There is another point that is a problem. It is so easy for a religite to say ‘goddidit’ in response to anything published in any scientific field. It isn’t that scientists are chary of writing; it is more that time, research and teaching can be and are constraints. The other part of this is, of course, that atheists haven’t got a ‘cover-all’ response as do the religites (and their responses never vary!!).

Yes, atheists are nicer because we aren’t hell-bent (haha) and we are a reasonable bunch. Over the past 6 years, we have seen Dawkins and Hitchens, Harris and Grayling, Dennett and Thomson and others publish with greater or less success. However, there is a goodly library being built and, at least, it has quality if not the babbling quantity of religious ‘books’.

Yes, I agree with you, James, we all need to take a leaf out of their books and learn to be vociferous in print and on the hustings and to do this often. It does mean organisation though.

We have no hierarchy as you point out. However a loose collaboration between atheists who actually want to write and not be necessarily nice would go a long way to covering the religious blatherings that find their way into the press.

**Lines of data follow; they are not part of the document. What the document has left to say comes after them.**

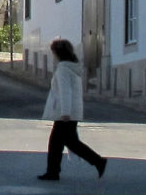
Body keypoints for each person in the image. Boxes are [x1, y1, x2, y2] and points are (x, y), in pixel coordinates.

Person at [38, 39, 107, 180]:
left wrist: (65, 113)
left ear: (58, 53)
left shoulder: (63, 69)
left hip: (66, 113)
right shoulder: (72, 67)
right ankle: (53, 171)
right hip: (72, 111)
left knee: (65, 142)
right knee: (61, 142)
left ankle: (97, 161)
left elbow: (65, 92)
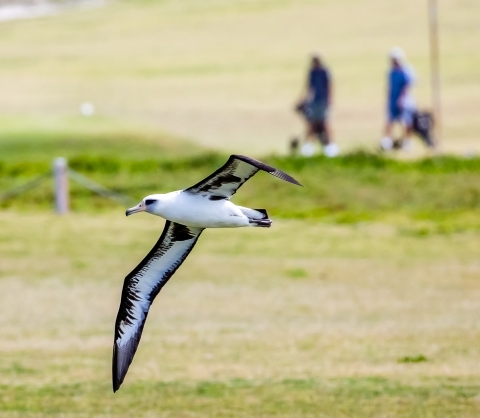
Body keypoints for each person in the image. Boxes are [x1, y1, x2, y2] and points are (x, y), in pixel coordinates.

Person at [297, 53, 338, 157]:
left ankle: (331, 147)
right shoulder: (312, 72)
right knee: (312, 124)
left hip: (322, 100)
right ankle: (308, 147)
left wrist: (330, 99)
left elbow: (329, 86)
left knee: (324, 123)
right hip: (314, 101)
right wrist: (303, 99)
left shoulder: (324, 72)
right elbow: (309, 87)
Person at [380, 47, 416, 152]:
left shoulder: (405, 71)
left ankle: (407, 142)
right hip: (393, 99)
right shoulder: (391, 71)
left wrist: (401, 99)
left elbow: (407, 86)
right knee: (390, 120)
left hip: (404, 101)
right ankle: (387, 142)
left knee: (406, 121)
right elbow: (390, 86)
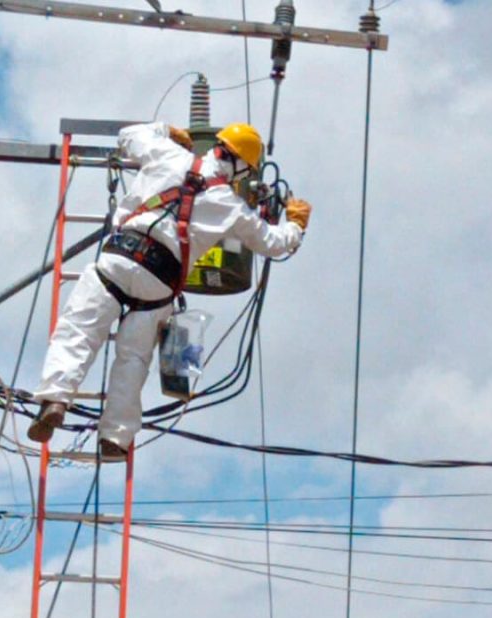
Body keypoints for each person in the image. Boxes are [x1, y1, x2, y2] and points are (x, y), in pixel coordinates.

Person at [27, 120, 312, 460]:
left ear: (217, 147)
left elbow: (128, 136)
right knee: (133, 358)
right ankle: (115, 438)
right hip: (158, 281)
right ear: (239, 166)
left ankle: (56, 398)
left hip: (119, 257)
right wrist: (295, 223)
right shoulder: (231, 205)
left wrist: (164, 129)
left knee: (78, 331)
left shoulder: (167, 153)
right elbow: (274, 243)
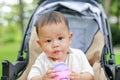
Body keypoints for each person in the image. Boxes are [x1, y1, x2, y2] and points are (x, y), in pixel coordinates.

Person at [27, 11, 94, 80]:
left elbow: (90, 74)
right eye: (48, 41)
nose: (55, 45)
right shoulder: (42, 59)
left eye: (60, 38)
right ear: (40, 44)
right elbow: (31, 77)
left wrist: (80, 77)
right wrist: (42, 78)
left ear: (69, 38)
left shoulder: (78, 55)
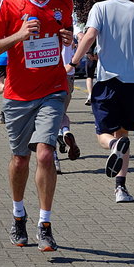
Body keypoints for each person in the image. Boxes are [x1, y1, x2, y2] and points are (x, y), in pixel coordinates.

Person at [0, 0, 74, 252]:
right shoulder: (7, 4)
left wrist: (67, 38)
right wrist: (19, 35)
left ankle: (44, 224)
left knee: (46, 154)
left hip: (52, 88)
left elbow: (67, 33)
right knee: (21, 159)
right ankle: (18, 214)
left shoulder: (64, 1)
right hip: (18, 94)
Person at [66, 0, 134, 203]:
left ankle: (114, 145)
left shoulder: (100, 8)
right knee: (124, 132)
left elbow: (90, 35)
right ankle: (121, 188)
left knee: (104, 134)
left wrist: (73, 63)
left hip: (108, 80)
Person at [55, 42, 81, 173]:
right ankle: (65, 130)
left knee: (48, 117)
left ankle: (54, 159)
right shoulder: (68, 27)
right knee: (61, 112)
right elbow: (82, 39)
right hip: (68, 74)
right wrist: (74, 62)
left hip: (48, 74)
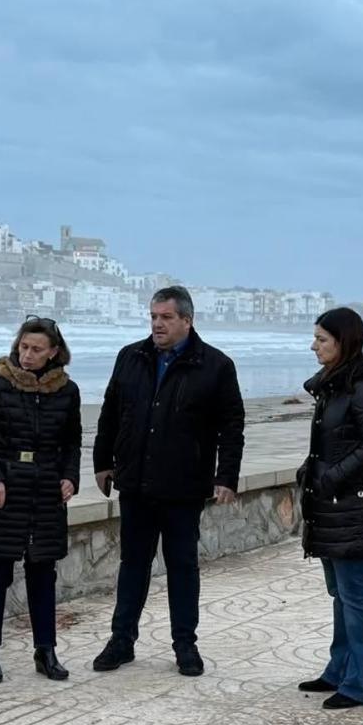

Divide the papers into manageable job lots and allocate a few atheist writers to each lot. Include a scientist or two in each group to cover the scientific angles (a lot of us ‘lay’ atheists have, in fact, educated ourselves in the basics of the various fields in science and can find qualified people if need be).

Would that work? Yes it would; it requires diligence (the religites have that in spades) and being able to maintain interest in having to say the same things over and over again. How Dawkins does it, I don’t know – he does get paid, of course!

The ultimate thing is education; keep the religite influence at a minimum in society, education and policy making. Tall order – it is only a few hundred years ago you and I would be burnt at the stake for mentioning anything like this.

As my husband is fond of saying: religion is in its death throes. It is being strangled to death by education and like any victim it is struggling and kicking in a vain attempt to preserve its life. In a hundred years, it will be no more.

What we all have to keep in mind is that we CAN hasten its demise but we need to organise and stay in touch with each other on a constant, idea sharing basis.